Cualerpa salad and Lionfish ceviche, anyone?

BY: Veronica Lo


A sponge in a meadow of the invasive alga (Caulerpa racemosa).© OCEANA / Carlos Minguell


Normally, a thick meadow of lush algae is what you´d expect to see in healthy, thriving ocean ecosystems, right? Actually, it depends on the species. It´s certainly not a good sign if that green carpet turns out to be Cualerpa taxifolia, one of the deadliest invaders of the Mediterranean.

Known as ´killer algae´, Cualerpa was accidentally released about 25 years ago and has since spread rapidly, crowding out native plants. Toxins in the algae make it poisonous to potential predators, allowing it to grow unchecked. Cualerpa now stretches over more than 130 square kilometres of the Mediterranean, creating ´biological deserts´, and its reach has extended to the U.S. and Australia.
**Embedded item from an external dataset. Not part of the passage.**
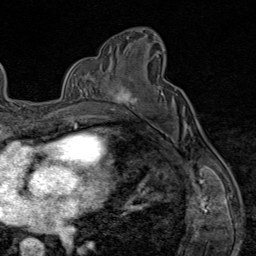
Breast MRI (dynamic contrast-enhanced), one axial slice. Position 49 of 80 along the scan axis. Cropped to one breast. Dynamic contrast-enhanced series, time point 2 of 9 at this slice position (early post-contrast). 1.5 T. TE 1.8 ms, TR 4.3 ms. 2 mm slice thickness. 256 × 256 image matrix. Female patient.
Structures marked on this image (semi-automatically segmented with operator editing):
- enhancing-tissue mask used for the functional tumour volume (all voxels passing the contrast-enhancement thresholds inside the analysis volume; usually the tumour): box from (x=101, y=77) to (x=138, y=111) px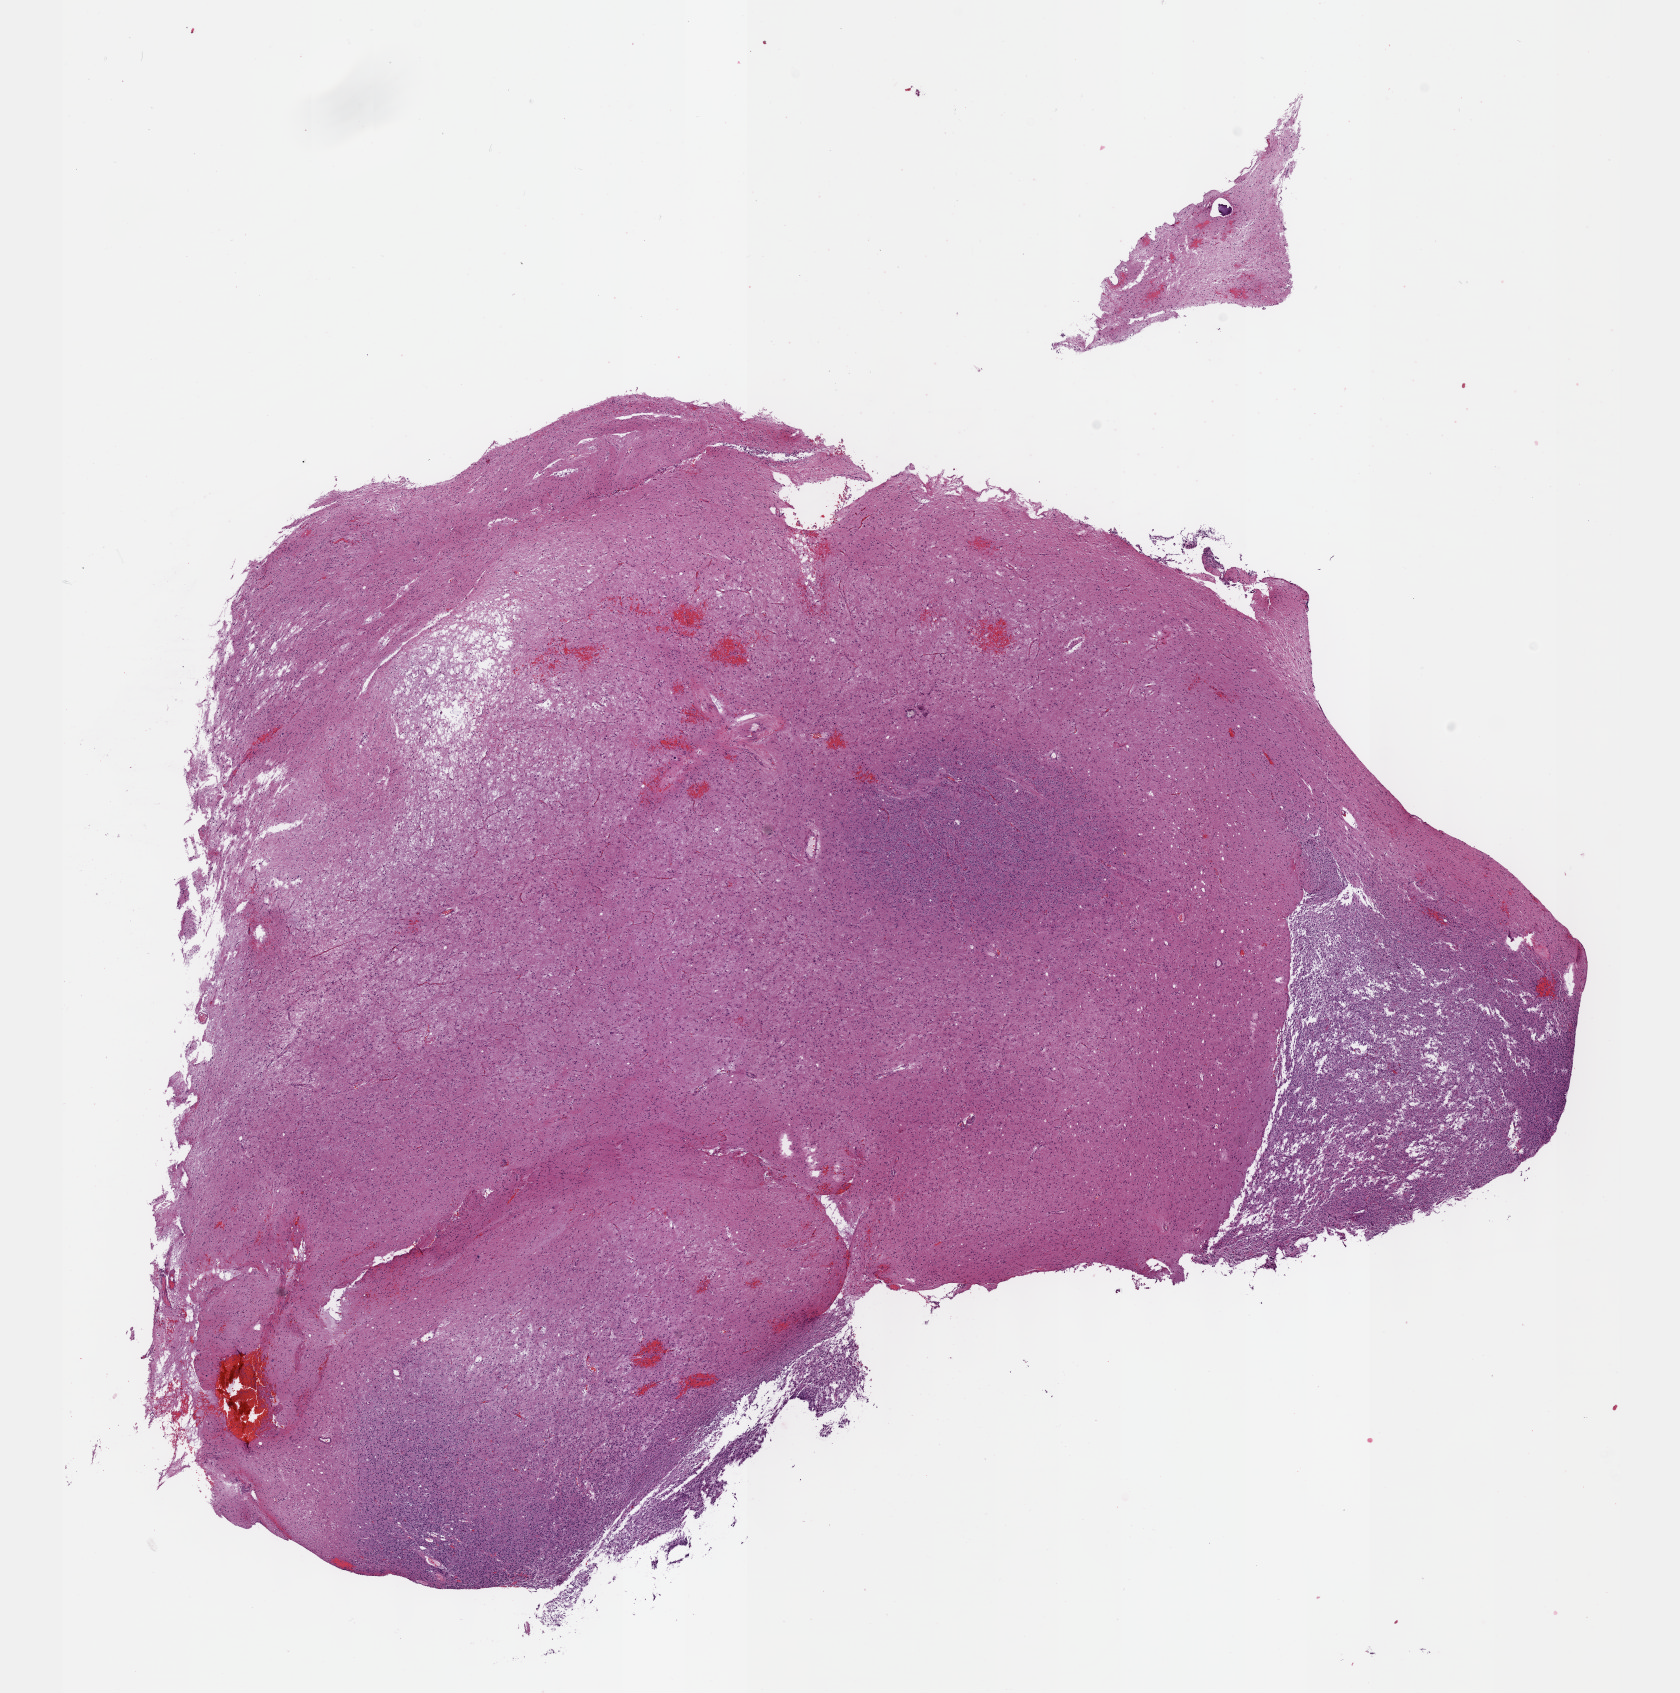
Hematoxylin and eosin (H&E) stained whole-slide image — low-resolution overview of the scanned area, about 13.6 x 13.7 mm (slide scanned at 40x). Formalin-fixed paraffin-embedded (FFPE) diagnostic section. Sample: primary tumour, brain. Male, age 60 years at initial diagnosis.
Diagnosis: Oligodendroglioma, anaplastic.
Aquatic invasive species like Cualerpa are becoming more common in marine and coastal areas, due to accidental introductions via the aquarium trade, hulls of recreational boats, or the release of ballast water from commercial ships. Habitat degradation, pollution, and climate change can also create more favourable environments for invasive species to thrive.

Ensuring our oceans are healthy and diverse is one way to prevent invasive species from gaining footholds in sensitive marine ecosystems. Creative minds are finding other solutions – the lionfish, invasive to the Atlantic and Caribbean, is now featured on restaurant menus, including ceviche and even pizza. Perhaps Cualerpa salad will be next?